Links for Maureen Hoatlin's CSF 2011 Class
- Enjoy some excellent animations. The virology animation includes viral replication. Viral styles of replication are complex and fascinating, also providing a target for therapeutic intervention.
Questions and Answers
- Can you explain the difference between XP-V and a mutation in XPA-XPG?

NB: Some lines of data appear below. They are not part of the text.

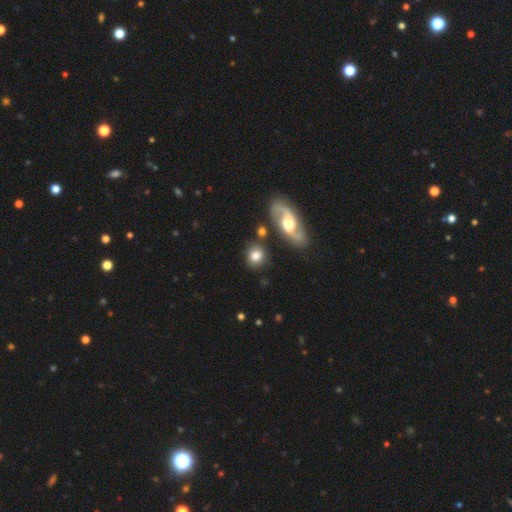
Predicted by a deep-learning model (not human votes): A smooth galaxy with no disk features (71%) that is round (80%). Merging: none (80%).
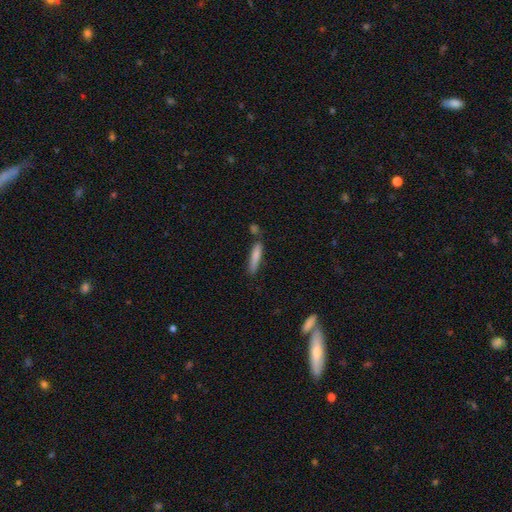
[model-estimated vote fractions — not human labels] The model was most divided on "merging": none: 69%, minor disturbance: 18%, merger: 10%, major disturbance: 4%. More confident: how rounded — cigar-shaped (87%); smooth or featured — smooth (80%).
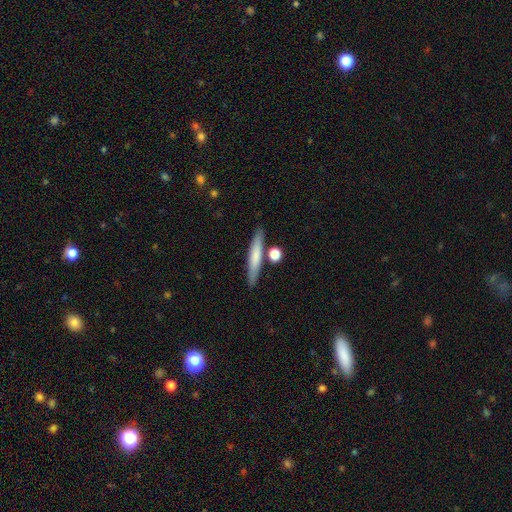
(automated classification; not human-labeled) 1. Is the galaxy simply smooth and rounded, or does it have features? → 69% smooth, 25% featured or disk, 6% star or artifact.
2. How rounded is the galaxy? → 90% cigar-shaped, 8% in between, 2% round.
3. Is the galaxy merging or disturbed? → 80% none, 9% minor disturbance, 8% merger, 2% major disturbance.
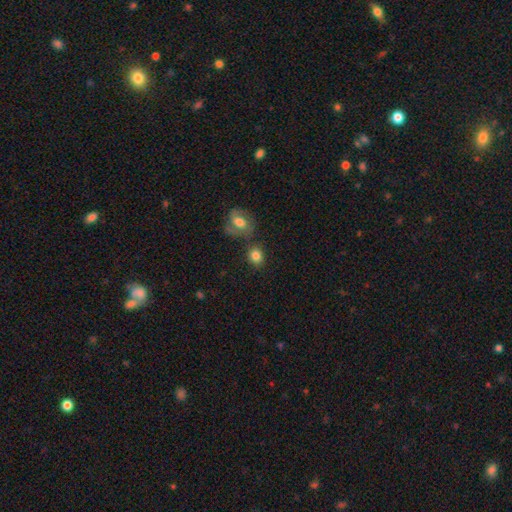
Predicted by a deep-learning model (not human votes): A smooth galaxy with no disk features (82%) that is round (62%).

Vote fractions:
- Smooth or featured? smooth: 82% / featured or disk: 10% / star or artifact: 8%
- How rounded? round: 62% / in between: 37% / cigar-shaped: 1%
- Merging? none: 66% / merger: 16% / minor disturbance: 13% / major disturbance: 5%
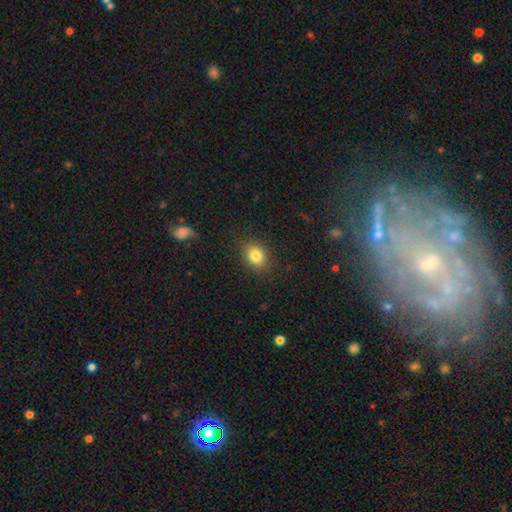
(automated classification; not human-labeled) smooth-or-featured: smooth: 82% | star or artifact: 11% | featured or disk: 8%
  how-rounded: round: 56% | in between: 43% | cigar-shaped: 1%
  merging: none: 86% | minor disturbance: 9% | major disturbance: 3% | merger: 1%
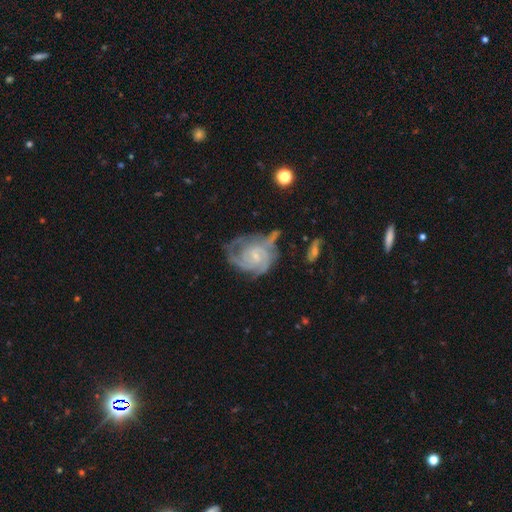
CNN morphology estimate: Q: Smooth or featured?
A: featured or disk (85%); runner-up: smooth (9%)
Q: Edge-on disk?
A: no (98%); runner-up: yes (2%)
Q: Bar?
A: no (59%); runner-up: weak (35%)
Q: Spiral arms?
A: yes (95%); runner-up: no (5%)
Q: Spiral winding?
A: tight (55%); runner-up: medium (36%)
Q: Spiral arm count?
A: 2 (29%); runner-up: 3 (28%)
Q: Bulge size?
A: small (69%); runner-up: moderate (21%)
Q: Merging?
A: none (39%); runner-up: minor disturbance (26%)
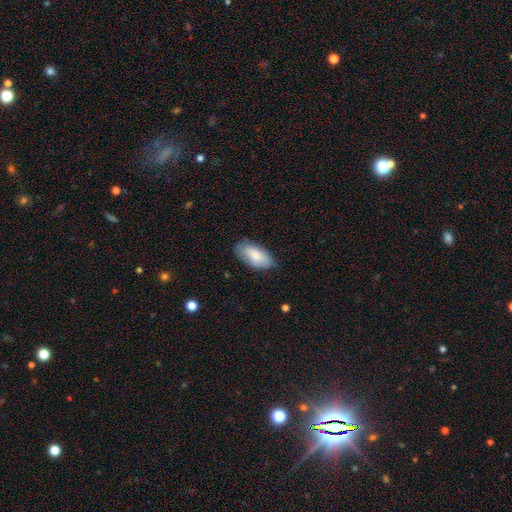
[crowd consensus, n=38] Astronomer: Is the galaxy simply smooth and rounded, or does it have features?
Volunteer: smooth — 92%.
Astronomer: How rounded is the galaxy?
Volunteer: in between — 100%.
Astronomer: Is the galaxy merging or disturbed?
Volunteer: none — 73%.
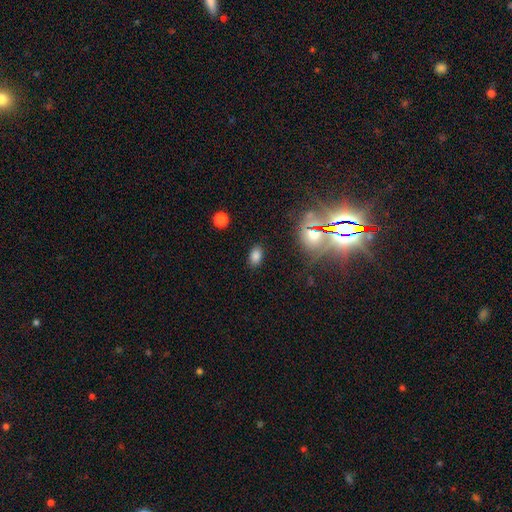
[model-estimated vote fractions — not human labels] This appears to be a smooth galaxy with no disk features (80%) that is in between round and cigar-shaped (87%). Merging: none (84%).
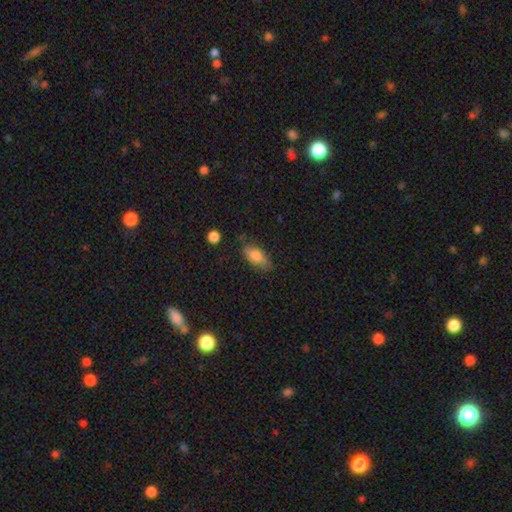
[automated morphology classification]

- XP patients have a defect in one of the many genes involved in NER (nucleotide excision repair) e.g., XPA, XPC, XPC, XPG etc. Thus, XP patients cannot repair DNA damage (e.g., photoproducts like cyclobutane pyrimidine dimers) caused by exposure to sunlight. The XP-V patients have a different defect but the same phenotype. They have a defective bypass polymerase, called Pol eta. Normally, Pol eta can synthesize (error-free) past a thymine dimer by inserting two A residues. In XP-V patients, other bypass Pols are substituted that are not error-free for this lesion. Also, in XP-V patients, the upstream XPA-XPG proteins are functional and NER repair is intact. Only the bypass polymerase is defective.
- I was reading over your notes and can't quite seem to understand why telomeres have high C-T content. Would it not necessarily be true that they would have high C-A content as well?
- Telomeres usually contain some version of tandem copies of sequences like 5'-CCCCAA-3' on one strand and 5'-TTGGGG on the complementary strand. The GT-rich strand comprises the 3'-end and **sticks out** longer than the CA strand (and forms a loop, sealing the end). Specifically for human telomeres, there are 300-8,000 sets of repeats of the sequence CCCTAA /TTAGGG, then a 100-200 nucleotide extension of single-stranded TTAGGG repeats, hence the comment that telomeres have high GT content. But why? The best way to understand this beautiful system is to watch the very simple but very revealing short animation in the link above called telomere animation of how telomerase works at the telomere (see especially step 5 and later). Note that it is all about the requirements of polymerase for a free 3' -OH (and a ss DNA template strand)! It might also help to scan quickly through the very good article from Nature Network listed above as well.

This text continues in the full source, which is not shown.